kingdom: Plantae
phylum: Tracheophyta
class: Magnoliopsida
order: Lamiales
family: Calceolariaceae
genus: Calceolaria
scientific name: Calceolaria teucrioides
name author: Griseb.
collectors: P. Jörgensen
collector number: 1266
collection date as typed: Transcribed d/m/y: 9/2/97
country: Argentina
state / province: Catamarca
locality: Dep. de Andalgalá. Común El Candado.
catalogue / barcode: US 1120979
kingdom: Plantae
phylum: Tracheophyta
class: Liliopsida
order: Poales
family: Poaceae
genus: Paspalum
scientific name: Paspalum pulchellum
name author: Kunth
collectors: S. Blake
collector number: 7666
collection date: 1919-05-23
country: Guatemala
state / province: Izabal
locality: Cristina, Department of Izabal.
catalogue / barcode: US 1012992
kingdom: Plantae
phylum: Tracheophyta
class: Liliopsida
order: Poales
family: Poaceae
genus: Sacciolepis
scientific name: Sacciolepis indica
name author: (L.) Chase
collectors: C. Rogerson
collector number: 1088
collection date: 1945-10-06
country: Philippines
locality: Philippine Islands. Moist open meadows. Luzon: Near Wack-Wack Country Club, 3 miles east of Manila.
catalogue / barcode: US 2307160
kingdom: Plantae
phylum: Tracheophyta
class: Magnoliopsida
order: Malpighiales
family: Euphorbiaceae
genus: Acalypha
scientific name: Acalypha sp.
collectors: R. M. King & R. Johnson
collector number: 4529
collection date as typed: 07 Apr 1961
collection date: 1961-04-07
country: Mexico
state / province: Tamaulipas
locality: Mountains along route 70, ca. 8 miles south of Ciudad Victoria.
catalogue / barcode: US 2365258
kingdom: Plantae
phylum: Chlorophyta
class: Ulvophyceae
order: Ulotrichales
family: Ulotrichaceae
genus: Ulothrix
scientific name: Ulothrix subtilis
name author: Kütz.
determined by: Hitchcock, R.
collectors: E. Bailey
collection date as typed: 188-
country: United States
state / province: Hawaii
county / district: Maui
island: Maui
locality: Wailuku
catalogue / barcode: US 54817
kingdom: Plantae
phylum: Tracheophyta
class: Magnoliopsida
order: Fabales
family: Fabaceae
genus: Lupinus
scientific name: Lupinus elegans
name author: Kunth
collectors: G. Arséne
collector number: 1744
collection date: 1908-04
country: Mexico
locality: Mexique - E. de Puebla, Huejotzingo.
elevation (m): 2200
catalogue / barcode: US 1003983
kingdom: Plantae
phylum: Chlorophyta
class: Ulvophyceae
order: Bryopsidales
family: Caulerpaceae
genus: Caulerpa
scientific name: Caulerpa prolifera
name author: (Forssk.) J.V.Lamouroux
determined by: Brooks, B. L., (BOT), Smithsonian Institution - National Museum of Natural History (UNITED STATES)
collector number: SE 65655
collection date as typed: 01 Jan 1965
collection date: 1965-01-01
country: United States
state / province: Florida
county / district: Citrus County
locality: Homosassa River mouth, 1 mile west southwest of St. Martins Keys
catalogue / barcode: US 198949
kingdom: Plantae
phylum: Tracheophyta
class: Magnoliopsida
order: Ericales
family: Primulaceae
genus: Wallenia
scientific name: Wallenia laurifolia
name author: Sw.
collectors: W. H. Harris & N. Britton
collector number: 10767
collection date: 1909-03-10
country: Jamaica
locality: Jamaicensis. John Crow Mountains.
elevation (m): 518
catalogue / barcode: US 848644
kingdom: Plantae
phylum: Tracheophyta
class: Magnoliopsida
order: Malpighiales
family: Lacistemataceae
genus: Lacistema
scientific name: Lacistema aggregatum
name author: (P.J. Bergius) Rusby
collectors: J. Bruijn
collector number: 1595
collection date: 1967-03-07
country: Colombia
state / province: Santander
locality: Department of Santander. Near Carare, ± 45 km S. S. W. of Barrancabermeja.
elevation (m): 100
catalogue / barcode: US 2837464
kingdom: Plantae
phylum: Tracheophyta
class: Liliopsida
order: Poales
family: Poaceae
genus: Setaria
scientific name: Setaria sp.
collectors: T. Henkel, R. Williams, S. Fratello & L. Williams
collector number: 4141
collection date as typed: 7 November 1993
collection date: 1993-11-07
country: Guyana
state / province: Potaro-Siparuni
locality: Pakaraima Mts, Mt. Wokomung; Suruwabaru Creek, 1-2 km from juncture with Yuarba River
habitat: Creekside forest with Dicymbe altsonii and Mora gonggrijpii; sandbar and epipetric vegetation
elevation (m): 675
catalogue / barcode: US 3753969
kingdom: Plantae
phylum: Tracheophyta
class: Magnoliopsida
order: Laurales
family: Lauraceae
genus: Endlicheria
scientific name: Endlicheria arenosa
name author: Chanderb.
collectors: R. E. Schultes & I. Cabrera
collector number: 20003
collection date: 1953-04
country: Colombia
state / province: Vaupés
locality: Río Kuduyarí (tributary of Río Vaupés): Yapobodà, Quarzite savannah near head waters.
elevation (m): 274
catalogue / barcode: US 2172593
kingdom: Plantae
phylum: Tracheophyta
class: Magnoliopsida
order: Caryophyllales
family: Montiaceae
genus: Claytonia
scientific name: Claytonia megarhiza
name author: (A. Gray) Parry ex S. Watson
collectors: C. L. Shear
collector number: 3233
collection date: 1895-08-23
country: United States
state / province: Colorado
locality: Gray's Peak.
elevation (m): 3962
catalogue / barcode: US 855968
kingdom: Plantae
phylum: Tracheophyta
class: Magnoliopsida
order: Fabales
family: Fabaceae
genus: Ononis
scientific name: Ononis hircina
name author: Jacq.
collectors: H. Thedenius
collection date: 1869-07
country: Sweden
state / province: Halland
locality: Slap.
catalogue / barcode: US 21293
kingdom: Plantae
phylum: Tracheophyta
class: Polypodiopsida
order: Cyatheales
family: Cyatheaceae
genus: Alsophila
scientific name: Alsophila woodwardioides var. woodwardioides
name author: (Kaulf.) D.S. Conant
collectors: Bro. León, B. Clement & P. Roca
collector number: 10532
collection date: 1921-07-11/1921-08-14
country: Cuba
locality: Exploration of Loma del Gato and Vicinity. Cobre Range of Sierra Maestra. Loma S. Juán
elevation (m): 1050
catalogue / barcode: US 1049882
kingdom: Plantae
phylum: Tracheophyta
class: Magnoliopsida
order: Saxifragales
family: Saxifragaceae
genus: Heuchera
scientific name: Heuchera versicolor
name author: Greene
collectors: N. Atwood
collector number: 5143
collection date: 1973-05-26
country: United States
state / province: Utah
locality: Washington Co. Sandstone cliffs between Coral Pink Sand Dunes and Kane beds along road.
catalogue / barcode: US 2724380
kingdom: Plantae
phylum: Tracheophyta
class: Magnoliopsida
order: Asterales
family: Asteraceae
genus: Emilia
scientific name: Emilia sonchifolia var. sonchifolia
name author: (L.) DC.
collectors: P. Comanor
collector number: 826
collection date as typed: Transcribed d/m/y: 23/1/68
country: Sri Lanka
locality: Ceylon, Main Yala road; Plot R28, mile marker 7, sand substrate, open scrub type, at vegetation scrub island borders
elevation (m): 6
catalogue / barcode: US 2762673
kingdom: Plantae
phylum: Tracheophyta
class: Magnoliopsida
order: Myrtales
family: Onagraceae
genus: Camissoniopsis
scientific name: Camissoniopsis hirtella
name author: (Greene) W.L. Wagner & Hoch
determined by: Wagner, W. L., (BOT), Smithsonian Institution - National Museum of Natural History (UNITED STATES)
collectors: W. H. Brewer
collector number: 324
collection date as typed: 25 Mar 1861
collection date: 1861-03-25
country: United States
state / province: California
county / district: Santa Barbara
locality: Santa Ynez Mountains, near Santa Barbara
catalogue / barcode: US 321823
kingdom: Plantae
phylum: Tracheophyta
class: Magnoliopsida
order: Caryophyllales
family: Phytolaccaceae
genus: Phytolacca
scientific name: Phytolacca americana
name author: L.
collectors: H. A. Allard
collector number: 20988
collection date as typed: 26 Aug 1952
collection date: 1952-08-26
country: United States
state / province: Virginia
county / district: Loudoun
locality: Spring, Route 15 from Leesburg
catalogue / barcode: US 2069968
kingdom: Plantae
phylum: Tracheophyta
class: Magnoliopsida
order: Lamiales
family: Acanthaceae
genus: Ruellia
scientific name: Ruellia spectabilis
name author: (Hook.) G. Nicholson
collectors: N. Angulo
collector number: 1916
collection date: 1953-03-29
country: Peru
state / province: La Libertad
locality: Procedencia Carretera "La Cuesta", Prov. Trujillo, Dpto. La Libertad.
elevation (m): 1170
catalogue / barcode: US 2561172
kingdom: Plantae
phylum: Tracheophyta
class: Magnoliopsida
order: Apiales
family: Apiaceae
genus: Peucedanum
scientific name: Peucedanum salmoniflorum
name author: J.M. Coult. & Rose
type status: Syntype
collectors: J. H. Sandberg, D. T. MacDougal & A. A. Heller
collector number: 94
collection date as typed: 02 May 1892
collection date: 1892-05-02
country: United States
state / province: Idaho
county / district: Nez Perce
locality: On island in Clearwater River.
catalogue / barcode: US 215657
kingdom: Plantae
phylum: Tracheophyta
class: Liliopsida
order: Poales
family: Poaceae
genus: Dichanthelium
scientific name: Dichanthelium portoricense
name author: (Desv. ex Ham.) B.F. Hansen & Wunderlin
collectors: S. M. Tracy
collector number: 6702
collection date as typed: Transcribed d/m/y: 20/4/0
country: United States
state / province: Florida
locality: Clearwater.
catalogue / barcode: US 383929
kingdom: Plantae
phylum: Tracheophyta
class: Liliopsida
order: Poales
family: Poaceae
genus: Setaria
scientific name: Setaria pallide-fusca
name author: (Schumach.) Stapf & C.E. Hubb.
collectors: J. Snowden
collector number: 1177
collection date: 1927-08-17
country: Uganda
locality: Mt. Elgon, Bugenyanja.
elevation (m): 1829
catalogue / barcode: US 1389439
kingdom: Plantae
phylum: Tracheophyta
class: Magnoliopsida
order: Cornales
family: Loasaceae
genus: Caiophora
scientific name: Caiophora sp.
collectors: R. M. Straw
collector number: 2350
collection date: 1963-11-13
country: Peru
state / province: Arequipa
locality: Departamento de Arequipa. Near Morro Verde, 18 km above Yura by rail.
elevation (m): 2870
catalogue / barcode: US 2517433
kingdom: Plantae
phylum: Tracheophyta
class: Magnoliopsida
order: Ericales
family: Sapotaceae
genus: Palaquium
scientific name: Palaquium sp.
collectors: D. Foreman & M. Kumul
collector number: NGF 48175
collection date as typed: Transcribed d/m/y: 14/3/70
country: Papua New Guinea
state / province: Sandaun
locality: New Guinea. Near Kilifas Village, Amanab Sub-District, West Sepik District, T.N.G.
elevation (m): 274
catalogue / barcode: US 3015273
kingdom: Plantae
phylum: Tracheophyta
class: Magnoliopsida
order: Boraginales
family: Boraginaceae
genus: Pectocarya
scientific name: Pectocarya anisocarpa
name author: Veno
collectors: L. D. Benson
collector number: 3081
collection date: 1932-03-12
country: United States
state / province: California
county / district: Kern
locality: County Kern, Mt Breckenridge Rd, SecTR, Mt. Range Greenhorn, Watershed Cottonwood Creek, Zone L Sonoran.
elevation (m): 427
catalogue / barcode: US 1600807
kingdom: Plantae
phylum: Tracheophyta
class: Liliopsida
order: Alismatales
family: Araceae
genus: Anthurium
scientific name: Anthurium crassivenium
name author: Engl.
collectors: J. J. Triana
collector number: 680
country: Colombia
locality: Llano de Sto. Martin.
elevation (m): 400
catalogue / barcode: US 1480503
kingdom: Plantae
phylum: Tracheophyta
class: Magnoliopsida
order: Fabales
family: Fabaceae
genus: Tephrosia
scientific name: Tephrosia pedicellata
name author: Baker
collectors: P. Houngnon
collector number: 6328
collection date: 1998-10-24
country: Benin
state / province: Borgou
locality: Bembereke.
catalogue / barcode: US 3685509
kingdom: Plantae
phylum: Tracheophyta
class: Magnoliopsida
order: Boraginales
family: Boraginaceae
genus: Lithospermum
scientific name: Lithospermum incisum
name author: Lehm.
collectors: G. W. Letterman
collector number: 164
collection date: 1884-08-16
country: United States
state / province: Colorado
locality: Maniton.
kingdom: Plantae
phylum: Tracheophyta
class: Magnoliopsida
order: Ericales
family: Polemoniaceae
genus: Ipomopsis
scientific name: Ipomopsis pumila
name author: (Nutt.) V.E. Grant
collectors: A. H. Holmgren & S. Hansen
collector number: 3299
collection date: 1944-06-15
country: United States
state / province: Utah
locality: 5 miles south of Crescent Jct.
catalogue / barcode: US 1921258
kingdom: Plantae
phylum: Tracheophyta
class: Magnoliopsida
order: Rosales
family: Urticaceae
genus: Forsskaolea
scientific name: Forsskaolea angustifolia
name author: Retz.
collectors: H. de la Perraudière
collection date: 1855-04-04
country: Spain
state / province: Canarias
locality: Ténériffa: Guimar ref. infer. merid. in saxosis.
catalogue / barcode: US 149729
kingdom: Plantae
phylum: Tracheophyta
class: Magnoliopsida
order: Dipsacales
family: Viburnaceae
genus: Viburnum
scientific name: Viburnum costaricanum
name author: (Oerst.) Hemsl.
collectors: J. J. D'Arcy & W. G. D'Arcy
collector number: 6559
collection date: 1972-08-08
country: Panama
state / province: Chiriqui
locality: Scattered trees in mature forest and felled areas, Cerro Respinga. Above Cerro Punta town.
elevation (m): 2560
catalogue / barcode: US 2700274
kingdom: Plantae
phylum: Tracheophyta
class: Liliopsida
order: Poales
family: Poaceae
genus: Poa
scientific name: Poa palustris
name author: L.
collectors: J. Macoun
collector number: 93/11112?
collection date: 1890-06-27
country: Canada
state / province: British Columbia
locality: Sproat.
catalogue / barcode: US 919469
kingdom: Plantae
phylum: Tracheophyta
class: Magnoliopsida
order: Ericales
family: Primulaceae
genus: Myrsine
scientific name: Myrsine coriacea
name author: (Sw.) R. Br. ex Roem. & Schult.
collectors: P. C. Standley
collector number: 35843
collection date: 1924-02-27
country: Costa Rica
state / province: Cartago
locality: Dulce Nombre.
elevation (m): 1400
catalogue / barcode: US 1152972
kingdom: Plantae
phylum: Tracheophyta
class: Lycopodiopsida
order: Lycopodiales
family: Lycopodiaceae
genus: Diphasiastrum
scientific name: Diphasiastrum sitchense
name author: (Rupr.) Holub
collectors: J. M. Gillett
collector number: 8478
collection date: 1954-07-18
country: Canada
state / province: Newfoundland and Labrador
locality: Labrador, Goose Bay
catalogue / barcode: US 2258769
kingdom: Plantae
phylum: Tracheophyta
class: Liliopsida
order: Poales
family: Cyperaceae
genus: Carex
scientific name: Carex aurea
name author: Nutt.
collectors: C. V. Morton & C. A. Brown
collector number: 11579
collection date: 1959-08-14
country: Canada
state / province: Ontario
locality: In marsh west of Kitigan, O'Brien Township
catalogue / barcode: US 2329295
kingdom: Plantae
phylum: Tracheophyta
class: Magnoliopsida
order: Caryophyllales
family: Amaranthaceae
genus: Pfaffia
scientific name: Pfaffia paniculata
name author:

Exercise objective: Reproduce verbatim the lines between the one holding "catalogue / barcode: US 1003983" and the one holding "collector number: SE 65655", inclusive.

Response:
catalogue / barcode: US 1003983
kingdom: Plantae
phylum: Chlorophyta
class: Ulvophyceae
order: Bryopsidales
family: Caulerpaceae
genus: Caulerpa
scientific name: Caulerpa prolifera
name author: (Forssk.) J.V.Lamouroux
determined by: Brooks, B. L., (BOT), Smithsonian Institution - National Museum of Natural History (UNITED STATES)
collector number: SE 65655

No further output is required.